Discussions last week and this week have been limited to "technical" contact between the two sides, the spokesperson said – with no real negotiation taking place despite major distances between both sides.
The news of stalled talks come as a new poll shows strong public support for extending the transition period, during which the UK stays tied to EU rules and keeps the benefits of membership.
Once the transition period ends, currently due at the end of the year, the UK will leave with whatever trade deal it has with the bloc – and crash out on economically damaging World Trade Organisation terms if it has none.
Boris Johnson's administration has long said it will not extend the period for any reason, and has written the policy into law.
But a new survey, carried out by pollsters JL Partners for WPI Strategy, found that just 19 per cent of people support the government's strategy of severing ties with the EU at the end of 2020 no matter what.
By contrast 38 per cent British people think the Government should extend the UK’s transition period indefinitely for however long it takes until the coronavirus outbreak is over.
A total of 67 per cent of voters think the transition should be extended in some form, with others endorsing six months to a year as possible timescales.
A European Commission spokesperson on Tuesday afternoon sent their best wishes to Boris Johnson, who is in intensive care with a Covid-19 infection.
"On behalf of the president and the whole college we wish the British prime minister Boris Johnson a speedy recovery," they said.
Both David Frost and Michel Barnier have also previously had to self-isolate with Covid-19 symptoms.
Two rounds of talks due to take place have now been postponed – one originally scheduled to take place in London and one in Brussels. It is understood that the UK believes videolink talks are possible but the EU side is more sceptical, arguing that officials would still have to gather together on one side and risk infection.

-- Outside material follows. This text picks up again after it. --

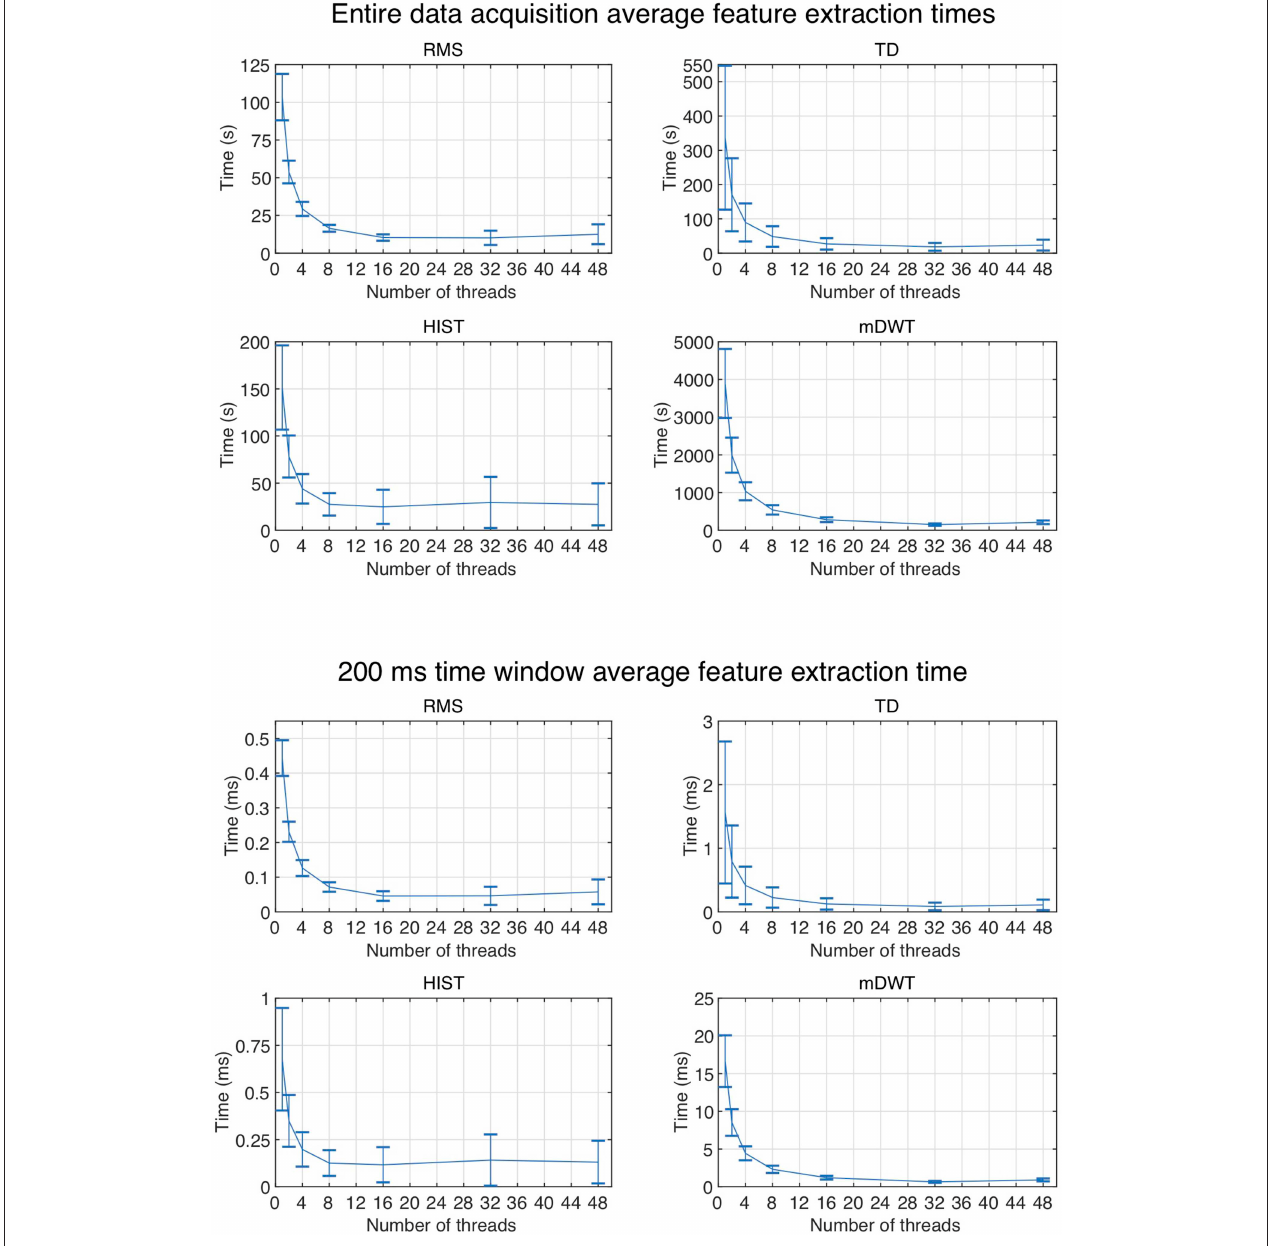
FIGURE 2 | Average subject and time window feature extraction time for all the considered datasets, each signal feature and each test using multiple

The face-to-face meetings that took place in Brussels before the pandemic involved hundreds of officials. Both sides have traded legal text for proposed free trade agreements, but are at odds on governance, the shape of the agreement, fisheries, and the extent to which the UK will stay aligned with EU rules.
Explaining the state of negotiations, a spokesperson for the EU Commission's negotiating team said: "As for the negotiations proper last week there were technical contacts between the two teams to clarify the relevant legal text.
"Yesterday the deputy head of the taskforce spoke to David Frost, the lead negotiator from the UK in order to take stock on the work that has been done.
"Obviously we will remain in contact with the UK this week. I will also confirm that next week Michel Barnier will speak to David Frost in order to try and reach agreement on a timetable for the next steps in order to move the negotiations forward."
The spokesperson added: "Awaiting that meeting I can say nothing else at this stage."